Provided records START

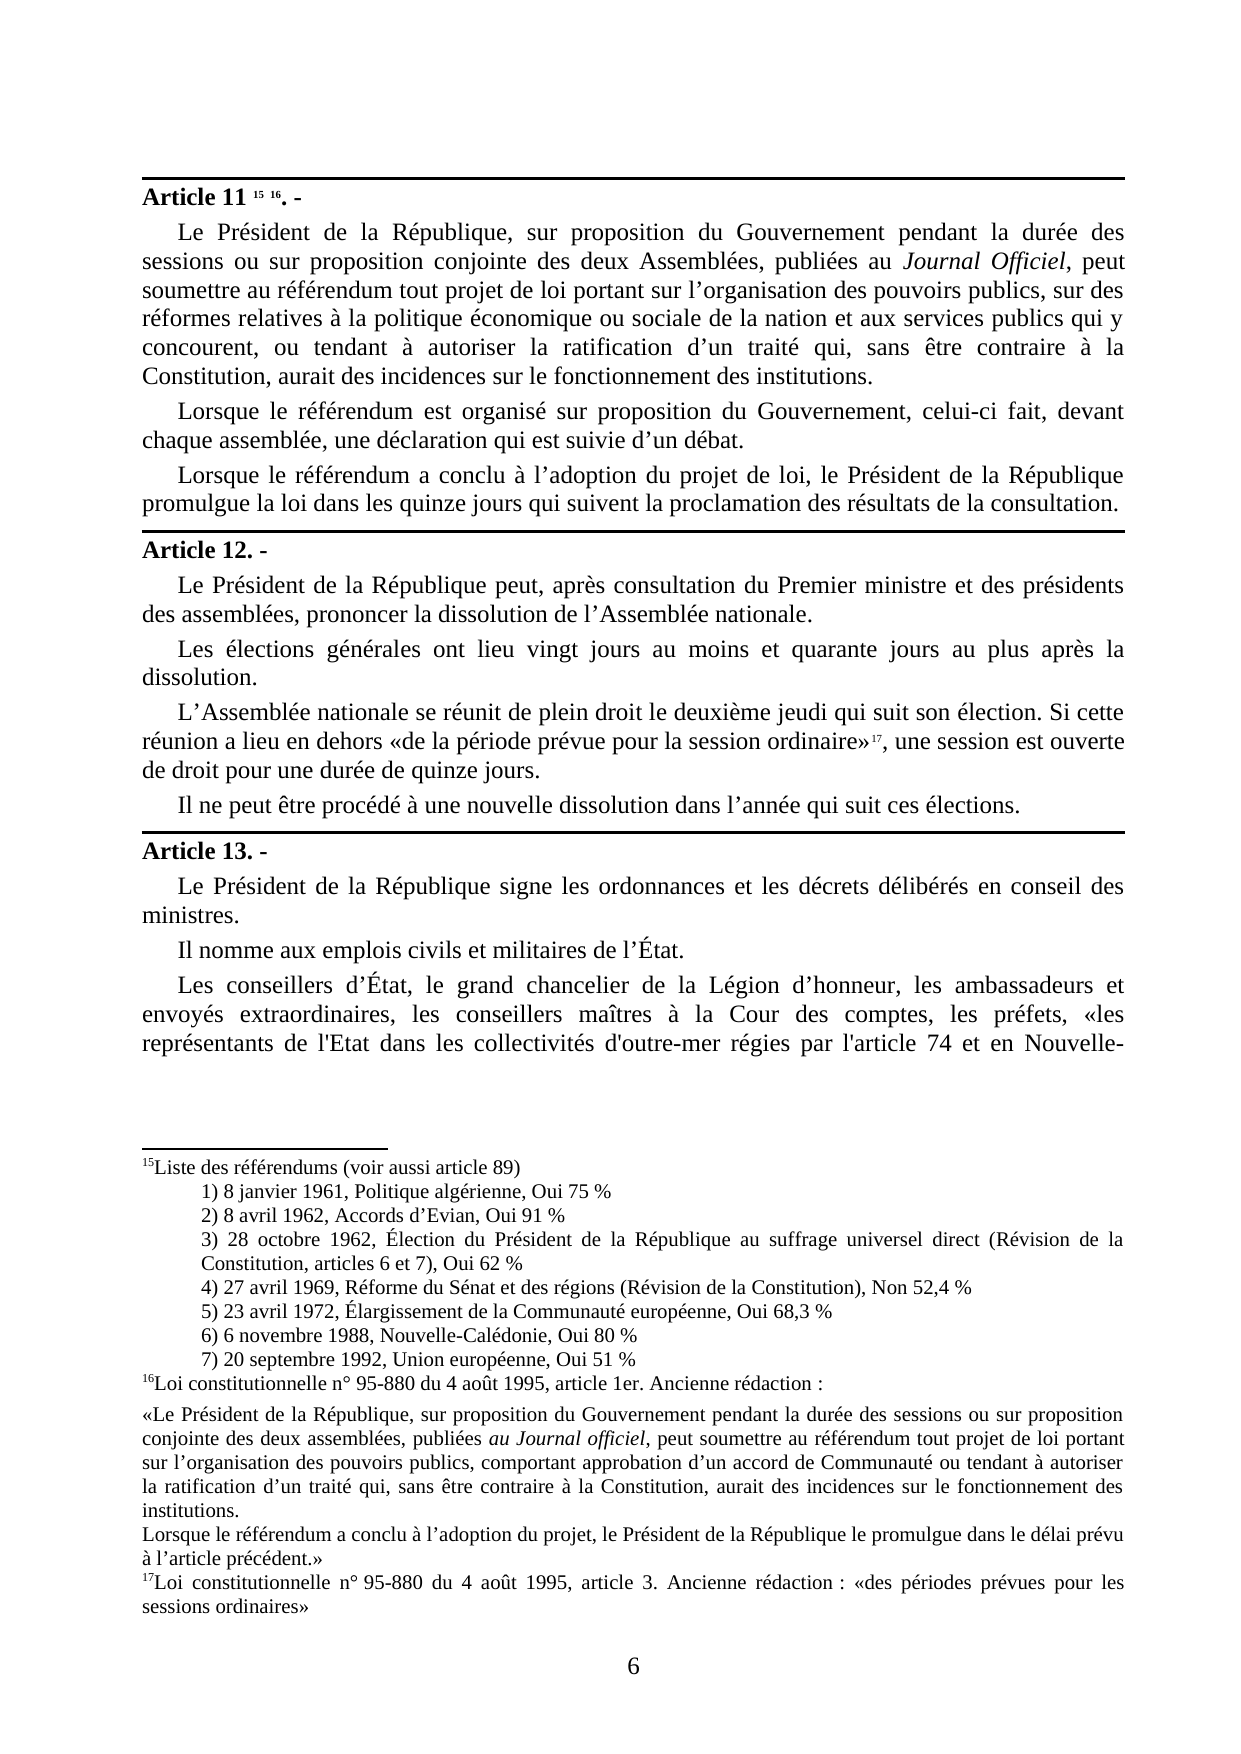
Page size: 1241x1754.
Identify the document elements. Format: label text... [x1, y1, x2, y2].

subtitle Lorsque le référendum est organisé sur proposition du Gouvernement, celui-ci fait, devant chaque assemblée, une déclaration qui est suivie d’un débat. [142, 396, 1125, 453]
subtitle Le Président de la République signe les ordonnances et les décrets délibérés en conseil des ministres. [142, 871, 1125, 929]
subtitle Le Président de la République peut, après consultation du Premier ministre et des présidents des assemblées, prononcer la dissolution de l’Assemblée nationale. [142, 570, 1125, 627]
subtitle Les conseillers d’État, le grand chancelier de la Légion d’honneur, les ambassadeurs et envoyés extraordinaires, les conseillers maîtres à la Cour des comptes, les préfets, «les représentants de l'Etat dans les collectivités d'outre-mer régies par l'article 74 et en Nouvelle-Calédonie», les officiers généraux, les recteurs des académies, les directeurs des administrations centrales sont nommés en conseil des ministres. [142, 970, 1125, 1085]
subtitle Le Président de la République, sur proposition du Gouvernement pendant la durée des sessions ou sur proposition conjointe des deux Assemblées, publiées au Journal Officiel, peut soumettre au référendum tout projet de loi portant sur l’organisation des pouvoirs publics, sur des réformes relatives à la politique économique ou sociale de la nation et aux services publics qui y concourent, ou tendant à autoriser la ratification d’un traité qui, sans être contraire à la Constitution, aurait des incidences sur le fonctionnement des institutions. [142, 217, 1125, 390]
subtitle Article 12. - [142, 533, 1125, 564]
subtitle Les élections générales ont lieu vingt jours au moins et quarante jours au plus après la dissolution. [142, 634, 1125, 691]
subtitle Article 13. - [142, 834, 1125, 865]
subtitle Article 11 . - [142, 180, 1125, 211]
subtitle Il nomme aux emplois civils et militaires de l’État. [142, 935, 1125, 964]
subtitle Lorsque le référendum a conclu à l’adoption du projet de loi, le Président de la République promulgue la loi dans les quinze jours qui suivent la proclamation des résultats de la consultation. [142, 460, 1125, 517]
subtitle Il ne peut être procédé à une nouvelle dissolution dans l’année qui suit ces élections. [142, 790, 1125, 819]
subtitle L’Assemblée nationale se réunit de plein droit le deuxième jeudi qui suit son élection. Si cette réunion a lieu en dehors «de la période prévue pour la session ordinaire», une session est ouverte de droit pour une durée de quinze jours. [142, 697, 1125, 784]
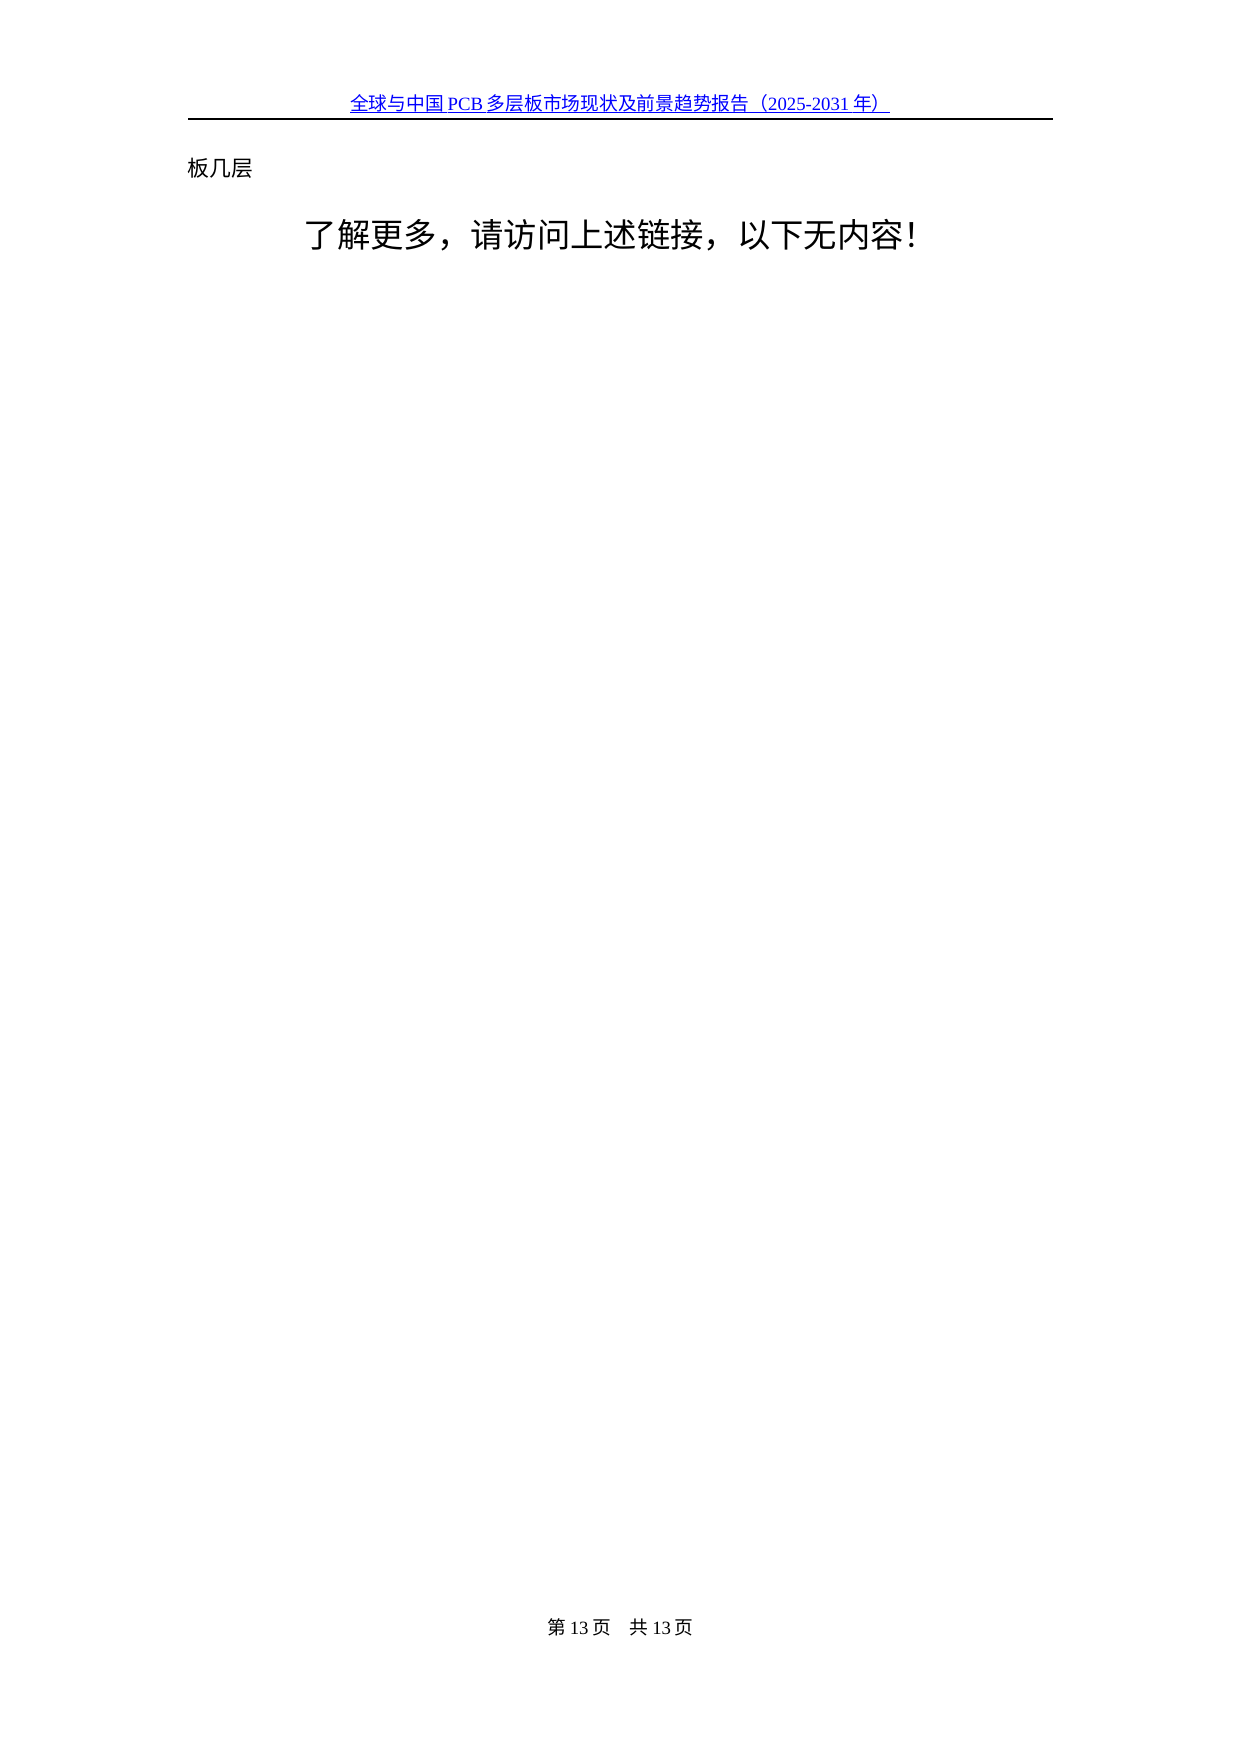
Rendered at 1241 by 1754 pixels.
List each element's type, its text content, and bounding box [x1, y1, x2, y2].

title 了解更多，请访问上述链接，以下无内容！ [187, 200, 1053, 265]
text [187, 150, 1053, 183]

Provided records END

**Task instructions:** From the line holding "Rendered at 1241 by 1754 pixels." through the final line of the data above, copy every line exactly as written. Include nothing else.

**Solution for this problem:**
Rendered at 1241 by 1754 pixels.
List each element's type, its text content, and bounding box [x1, y1, x2, y2].

title 了解更多，请访问上述链接，以下无内容！ [187, 200, 1053, 265]
text [187, 150, 1053, 183]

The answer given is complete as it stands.